Inklusive Funktion bürgerschaftlichen Engagements
Auf die inklusive Funktion von Bürgerschaftlichem Engagement für die Gesellschaft wies Dr. Ansgar Klein, Geschäftsführer des Bundesnetzwerks Bürgerschaftliches Engagement, hin. „Bürgerschaftliches Engagement kann den sozialen Zusammenhalt verstärken.“ Bürgerschaftliches Engagement und Demokratieförderung seien außerdem auf das Engste miteinander verbunden. Eine zentrale Fähigkeit zivilgesellschaftlicher Praxis bestehe darin, dass sie „Selbstwirksamkeitserfahrungen bei der Gestaltung der Gesellschaft im Kleinen, aber – wenn gut begleitet und vernetzt – auch Zugänge zum politisch- demokratischen Engagement ermögliche“.
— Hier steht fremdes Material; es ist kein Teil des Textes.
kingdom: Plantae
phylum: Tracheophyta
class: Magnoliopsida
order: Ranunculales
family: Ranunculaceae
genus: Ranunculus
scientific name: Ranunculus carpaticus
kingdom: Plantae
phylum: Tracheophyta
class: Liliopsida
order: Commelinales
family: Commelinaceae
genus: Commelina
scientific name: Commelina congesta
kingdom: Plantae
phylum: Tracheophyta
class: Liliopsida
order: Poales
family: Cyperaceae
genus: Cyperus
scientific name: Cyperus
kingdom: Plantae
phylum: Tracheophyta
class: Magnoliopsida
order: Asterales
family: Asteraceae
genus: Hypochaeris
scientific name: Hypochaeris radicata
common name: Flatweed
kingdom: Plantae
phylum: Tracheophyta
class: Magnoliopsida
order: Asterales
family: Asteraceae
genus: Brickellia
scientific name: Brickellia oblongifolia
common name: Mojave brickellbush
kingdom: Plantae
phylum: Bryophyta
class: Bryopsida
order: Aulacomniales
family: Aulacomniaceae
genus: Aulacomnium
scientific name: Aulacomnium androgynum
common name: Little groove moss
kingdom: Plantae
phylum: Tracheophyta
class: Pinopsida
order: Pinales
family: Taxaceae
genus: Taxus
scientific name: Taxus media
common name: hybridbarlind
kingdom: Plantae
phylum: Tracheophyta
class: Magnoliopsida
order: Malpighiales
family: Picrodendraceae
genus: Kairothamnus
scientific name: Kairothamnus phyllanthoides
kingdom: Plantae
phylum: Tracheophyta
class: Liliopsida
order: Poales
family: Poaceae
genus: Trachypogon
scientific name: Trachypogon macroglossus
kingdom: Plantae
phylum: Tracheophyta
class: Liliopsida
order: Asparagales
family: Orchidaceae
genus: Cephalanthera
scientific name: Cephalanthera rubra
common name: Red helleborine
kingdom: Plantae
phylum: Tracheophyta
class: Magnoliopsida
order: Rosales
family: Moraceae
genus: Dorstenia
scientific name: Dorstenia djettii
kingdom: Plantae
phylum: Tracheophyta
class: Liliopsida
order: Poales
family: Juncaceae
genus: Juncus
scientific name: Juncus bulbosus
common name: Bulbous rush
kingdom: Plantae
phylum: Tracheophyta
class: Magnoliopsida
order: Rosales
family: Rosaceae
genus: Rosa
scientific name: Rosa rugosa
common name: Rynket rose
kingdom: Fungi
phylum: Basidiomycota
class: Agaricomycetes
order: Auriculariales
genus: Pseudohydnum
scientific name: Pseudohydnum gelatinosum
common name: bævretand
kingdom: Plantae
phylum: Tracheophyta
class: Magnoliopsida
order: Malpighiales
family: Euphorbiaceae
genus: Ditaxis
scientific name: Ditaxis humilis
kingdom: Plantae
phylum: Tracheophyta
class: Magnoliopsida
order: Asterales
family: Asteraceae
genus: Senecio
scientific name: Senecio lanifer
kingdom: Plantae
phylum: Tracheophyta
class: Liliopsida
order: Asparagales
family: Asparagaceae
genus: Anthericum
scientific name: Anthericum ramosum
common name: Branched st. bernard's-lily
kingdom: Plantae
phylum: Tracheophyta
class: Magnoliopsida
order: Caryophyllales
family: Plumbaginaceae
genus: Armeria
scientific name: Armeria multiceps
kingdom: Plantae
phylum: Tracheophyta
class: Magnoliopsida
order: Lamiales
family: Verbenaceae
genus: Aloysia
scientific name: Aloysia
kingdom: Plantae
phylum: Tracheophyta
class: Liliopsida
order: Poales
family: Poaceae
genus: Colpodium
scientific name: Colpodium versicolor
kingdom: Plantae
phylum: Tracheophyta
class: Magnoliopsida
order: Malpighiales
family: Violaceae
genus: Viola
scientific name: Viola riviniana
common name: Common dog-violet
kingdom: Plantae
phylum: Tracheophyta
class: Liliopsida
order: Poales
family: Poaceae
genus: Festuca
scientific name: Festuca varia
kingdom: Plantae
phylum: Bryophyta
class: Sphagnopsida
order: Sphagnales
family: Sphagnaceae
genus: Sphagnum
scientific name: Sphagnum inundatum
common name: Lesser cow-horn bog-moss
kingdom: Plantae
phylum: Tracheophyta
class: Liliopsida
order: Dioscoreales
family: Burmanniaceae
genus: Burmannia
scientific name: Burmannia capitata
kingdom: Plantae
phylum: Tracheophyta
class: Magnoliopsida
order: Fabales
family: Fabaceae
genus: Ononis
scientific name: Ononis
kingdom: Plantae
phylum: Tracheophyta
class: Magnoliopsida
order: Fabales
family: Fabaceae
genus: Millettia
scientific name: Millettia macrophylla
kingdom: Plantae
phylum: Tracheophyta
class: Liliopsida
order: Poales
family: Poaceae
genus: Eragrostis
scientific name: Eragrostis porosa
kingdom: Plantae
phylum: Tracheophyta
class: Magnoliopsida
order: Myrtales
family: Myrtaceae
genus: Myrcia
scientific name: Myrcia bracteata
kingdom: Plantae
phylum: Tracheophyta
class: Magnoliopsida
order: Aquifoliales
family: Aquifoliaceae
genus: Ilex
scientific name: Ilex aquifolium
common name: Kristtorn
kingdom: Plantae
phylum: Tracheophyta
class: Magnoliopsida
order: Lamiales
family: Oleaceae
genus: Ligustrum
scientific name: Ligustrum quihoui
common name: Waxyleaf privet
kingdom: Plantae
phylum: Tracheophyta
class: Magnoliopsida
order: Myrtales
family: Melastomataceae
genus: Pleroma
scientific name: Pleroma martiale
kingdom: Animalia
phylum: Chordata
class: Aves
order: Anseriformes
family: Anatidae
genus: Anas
An der Schnittstelle des Gebens und Nehmens zwischen Staat und Gesellschaft in diesem Bereich gehe es um einen „respektvollen Umgang“ miteinander. Die Politik müsse vor allem die nachhaltige, strukturelle Förderung der Zivilgesellschaft verbessern. Die Bundesebene sei gefordert, „sonst werden arme Kommunen und Regionen, die gesellschaftliches Engagement nach Kassenlage behandeln, abgehängt“. Der demokratische Rechtsstaat müsse zudem genügend sichere Räume für gesellschaftliches Engagement schaffen und schützen. Regierungs- und Verwaltungshandeln dürfe dabei jedoch nicht übergriffig werden und die Engagementsphäre nicht politisch vereinnahmen. So wie es gelte einerseits neue, unkonventionelle Engagementformen zu würdigen - „Bleiben Sie förderpolitisch dran!“ -, müsse andererseits Hass-Akteuren in den sozialen Medien mit allen rechtlichen Mitteln das Handwerk gelegt werden. „Die online-Kommunikationsräume sind keine rechtsfreien Kommunikationsräume.“
Die Zivilgesellschaft müsse im Digitalisierungsprozess unterstützt werden. Außerdem müsse man den unzivilen Akteuren mit politischer Bildung und der Einübung grundlegender zivilgesellschaftlicher Spielregeln wie Toleranz, Respekt, Gewaltlosigkeit und argumentativer Auseinandersetzung begegnen. „Wir dürfen nicht hinnehmen, dass unsere Werte in den social media demontiert werden.“ Keinesfalls dürfe bürgerschaftliches Engagement als Lückenbüßer mangelnder staatlicher Daseinsvorsorge des Sozialstaats herhalten und dort etwa fest eingebunden werden, mahnte Klein. Umgekehrt bleibe die Gesellschaft „auf entgegenkommende Entwicklungen des Sozialstaats und staatlich geförderte wie gesetzlich verbriefte Regelaufgaben angewiesen“. Diese könnten in einem „Engagementfördergesetz“ im Rahmen der geplanten Engagementstrategie niedergelegt werden.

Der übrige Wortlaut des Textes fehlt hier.